- _Check your understanding_:
1. Translate this sentence from the passage on meteorite impact craters below into Spanish: "A meteorite crater is the expression left on the Earth's surface following the impact of a meteorite."
2. Carry on the passage on meteorite impact craters below, picking up after its final sentence.

A meteorite is defined as any extraterrestrial solid mass that reaches the Earth's surface (Farris Lapidus, 1990). The term strictly extends from the nano scale e.g. dust particles, through to the macro scale e.g. 100s of metres in diameter (Zanda and Rotaru, 2001). However, the term meteorite is generally reserved for the larger particles that reach the Earth's surface.

A meteorite crater is the expression left on the Earth's surface following the impact of a meteorite. The formation of a meteorite impact crater can be divided into three main stages: 1) contact and compression, 2) excavation and 3) modification (Kenkman, 2002). Impact craters are categorised into three different types: simple, complex and multiring basins, which are generated following the collapse of an unstable transient, or initial, crater (Melosh, 1989). In general it is the size of the crater that determines its morphology, but there are some environmental factors that can also be of influence e.g. if the impact is sub-aerial or sub-marine. If the impact occurs in deep water (deeper than 1km) then the craters tend to be concentric and often lack melt sheets and rim walls but have deposits and radial gulleys formed by resurge of the sea (Ormö and Lindström, 2000). The size of the crater is intimately related to the size, speed and angle at which the meteorite collides with the Earth (Melosh, 1989).

Simple Craters

Simple craters (Figure 1 - top) are the smallest of the three crater types and range from 0 - 20km in diameter.

(Images with bounding boxes)

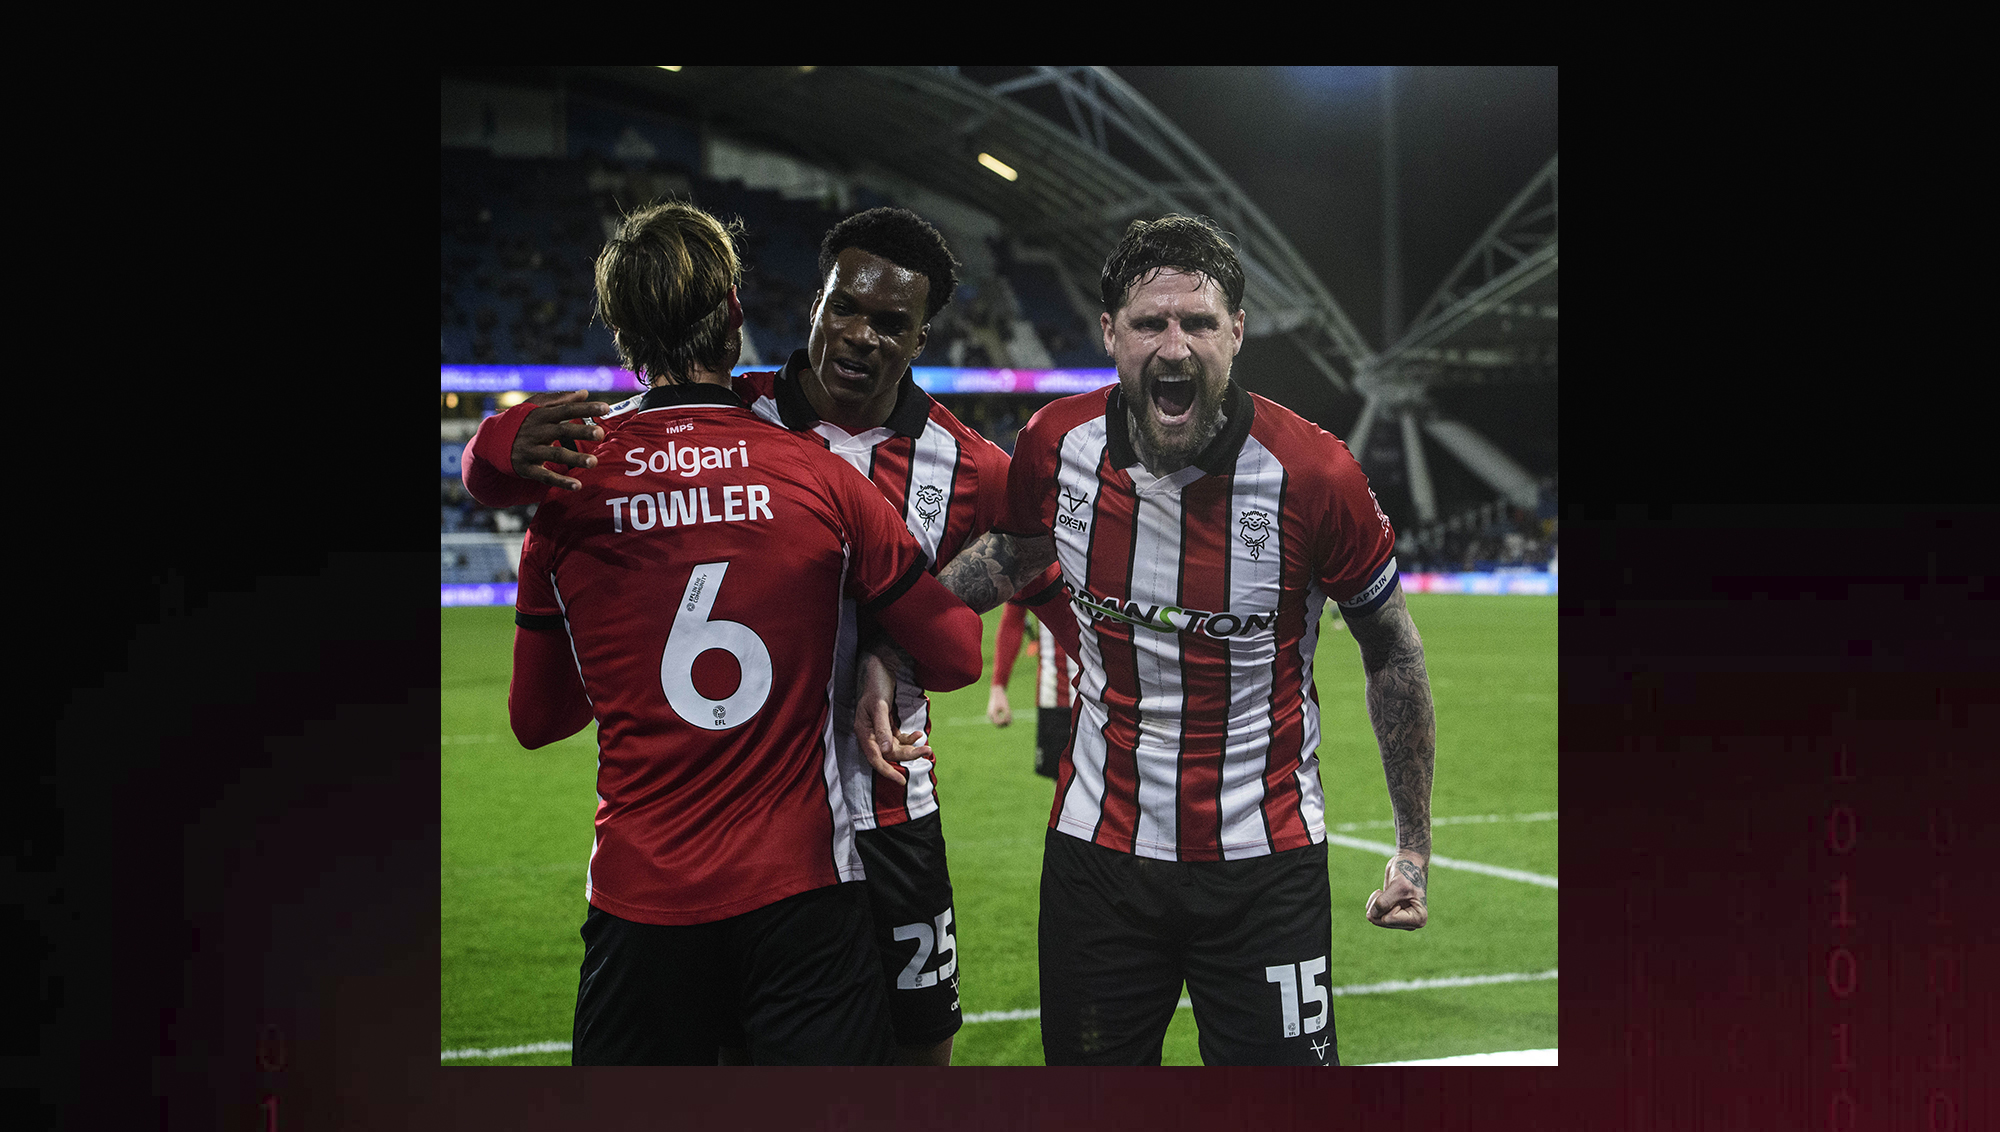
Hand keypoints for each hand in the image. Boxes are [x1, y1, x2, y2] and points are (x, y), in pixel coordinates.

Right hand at [512, 391, 610, 490]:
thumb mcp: (536, 406)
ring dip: (575, 458)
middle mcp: (536, 431)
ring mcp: (530, 450)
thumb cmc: (520, 421)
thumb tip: (585, 392)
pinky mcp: (526, 468)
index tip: (606, 408)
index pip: (566, 410)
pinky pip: (545, 476)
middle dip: (581, 432)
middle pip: (562, 431)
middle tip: (600, 433)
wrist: (491, 441)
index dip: (585, 408)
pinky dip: (561, 481)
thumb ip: (560, 399)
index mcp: (541, 415)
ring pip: (555, 454)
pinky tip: (577, 486)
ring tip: (594, 462)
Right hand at [855, 649, 928, 782]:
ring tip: (927, 745)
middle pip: (889, 754)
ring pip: (895, 747)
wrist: (879, 665)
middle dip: (908, 755)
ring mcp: (878, 729)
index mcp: (863, 731)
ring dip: (911, 748)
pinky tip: (919, 734)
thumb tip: (888, 752)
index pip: (875, 758)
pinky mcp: (886, 723)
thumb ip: (883, 729)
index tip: (901, 781)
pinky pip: (898, 738)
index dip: (887, 771)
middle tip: (927, 751)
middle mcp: (869, 733)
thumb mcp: (880, 706)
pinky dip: (909, 739)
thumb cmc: (876, 684)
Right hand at [986, 684, 1012, 726]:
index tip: (1009, 717)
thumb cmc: (1002, 698)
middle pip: (998, 725)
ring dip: (1004, 722)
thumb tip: (1009, 723)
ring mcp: (991, 715)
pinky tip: (1008, 714)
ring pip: (998, 723)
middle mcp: (990, 715)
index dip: (1005, 722)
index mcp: (992, 713)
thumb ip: (1008, 715)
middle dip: (1005, 724)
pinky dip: (1003, 719)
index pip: (998, 723)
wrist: (997, 691)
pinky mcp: (993, 713)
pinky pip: (998, 719)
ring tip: (1010, 716)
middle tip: (1011, 719)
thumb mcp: (1006, 706)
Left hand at [1365, 852, 1428, 929]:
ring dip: (1375, 903)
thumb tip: (1370, 916)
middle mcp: (1411, 923)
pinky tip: (1383, 893)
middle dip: (1378, 905)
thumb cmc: (1407, 873)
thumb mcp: (1397, 886)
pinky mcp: (1392, 914)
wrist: (1408, 862)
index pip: (1388, 919)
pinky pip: (1374, 915)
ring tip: (1385, 891)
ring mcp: (1401, 920)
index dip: (1385, 904)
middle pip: (1381, 921)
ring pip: (1376, 919)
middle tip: (1387, 891)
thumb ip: (1384, 903)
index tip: (1396, 892)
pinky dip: (1373, 903)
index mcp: (1418, 919)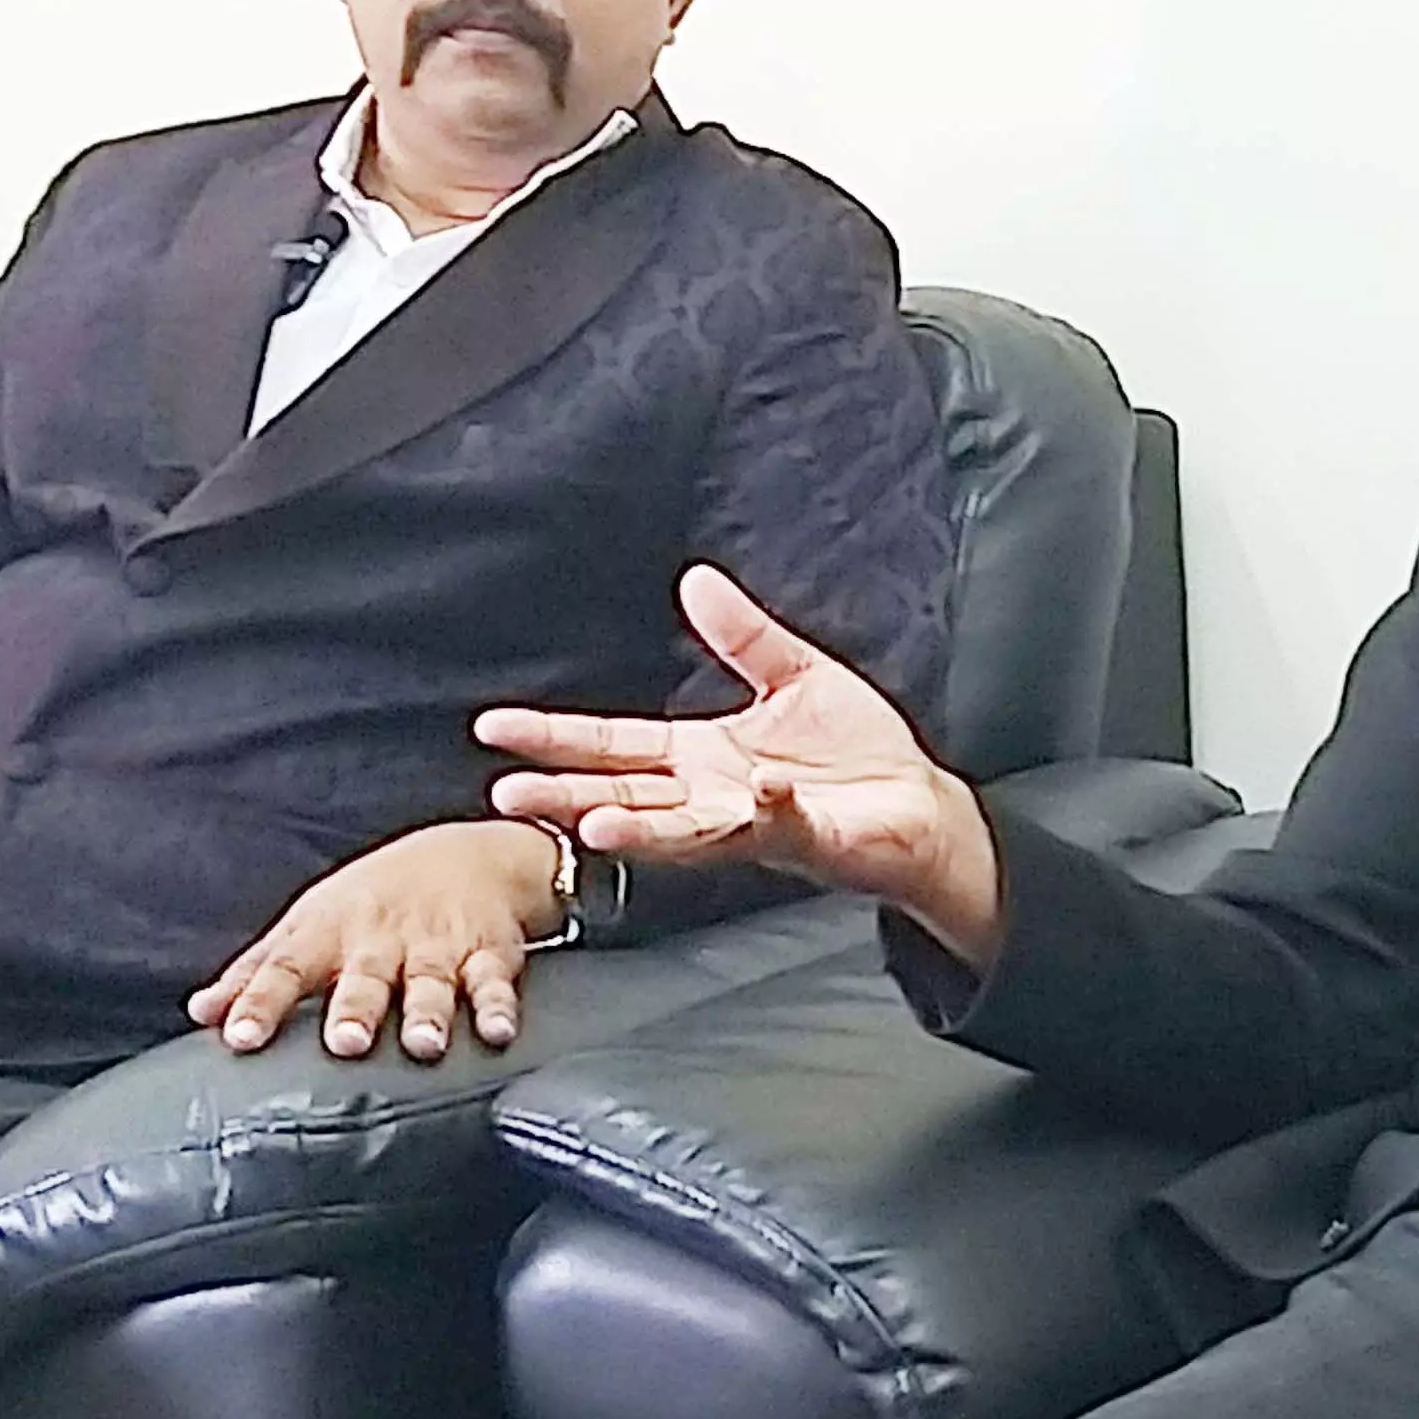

- _Answers to the tasks_:
1. Un cráter de meteorito es la huella que queda en la superficie de la Tierra tras el impacto de un meteorito.

2.
Figure 1: Differences in formation of a simple crater and a complex crater. The central peak of the complex crater is formed as a result of uplift of material stratigraphically beneath the crater, which rebounds in response to compression caused by the impact. From Melosh (1989)

They are characterised by a simple bowl shape similar to that of the transient crater suggesting minor gravitational collapse following impact. Simple craters generally have depth / diameter ratios of between 1/5 (0.2) and 1/3 (0.33) (Melosh, 1989). One example of a simple crater is the Barringer Crater, Arizona (Figure 2), which is 1.186km in diameter today.

Figure 2: The Barringer crater formed 50,000 years ago following the impact of a meteorite. It is a simple crater 1.186km in diameter. From Earth Impact Database (2003)

Complex Craters

The formation of complex craters (Figure 1 - bottom) arises as a result of large-scale gravitational collapse of the transient crater (O'Keefe and Ahrens, 1999) and, as such, complex craters are commonly larger than simple craters. The transition from simple to complex craters on Earth can occur in craters as small as 5km in diameter (Kenkman, 2002). Complex craters are characterised by the presence of such features as central peaks, terraced walls and flat floors (Melosh, 1989). The most complicated complex crater structure is a peak ring crater (Figure 3) whereby a series of rings develop within the original crater rim. This occurs in the larger complex craters where the central peak collapses and creates a peak ring before the motion stops (Melosh, 1989).

Figure 3: Formation of complex and peak ring craters. Peak ring craters are the more complex form and occur as larger (greater than 50km) complex craters. From Melosh (1989)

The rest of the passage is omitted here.